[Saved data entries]
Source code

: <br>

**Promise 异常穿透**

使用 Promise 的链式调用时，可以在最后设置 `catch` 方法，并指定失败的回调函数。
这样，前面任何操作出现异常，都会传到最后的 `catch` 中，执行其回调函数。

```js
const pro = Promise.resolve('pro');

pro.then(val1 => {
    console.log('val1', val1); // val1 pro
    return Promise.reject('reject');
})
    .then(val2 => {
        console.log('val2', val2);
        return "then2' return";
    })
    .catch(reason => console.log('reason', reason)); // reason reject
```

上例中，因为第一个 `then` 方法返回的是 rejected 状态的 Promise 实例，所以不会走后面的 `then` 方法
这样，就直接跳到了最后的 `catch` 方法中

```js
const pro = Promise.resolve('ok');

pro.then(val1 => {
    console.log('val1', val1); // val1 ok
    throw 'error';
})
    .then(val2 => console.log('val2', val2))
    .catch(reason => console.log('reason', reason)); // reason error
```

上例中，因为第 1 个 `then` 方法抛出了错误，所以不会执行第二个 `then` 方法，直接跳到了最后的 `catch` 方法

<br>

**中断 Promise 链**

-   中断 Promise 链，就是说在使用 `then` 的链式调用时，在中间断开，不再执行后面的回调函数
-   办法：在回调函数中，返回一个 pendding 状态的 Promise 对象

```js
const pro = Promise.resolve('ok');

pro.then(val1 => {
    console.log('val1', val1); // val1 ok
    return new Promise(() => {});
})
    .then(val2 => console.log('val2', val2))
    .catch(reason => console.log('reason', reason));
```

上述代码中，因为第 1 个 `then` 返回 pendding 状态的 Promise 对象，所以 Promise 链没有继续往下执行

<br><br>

* BRIEF *
Your reply is one number: how many lines of the records above contain the word "console".

* WRITTEN ANSWER *
9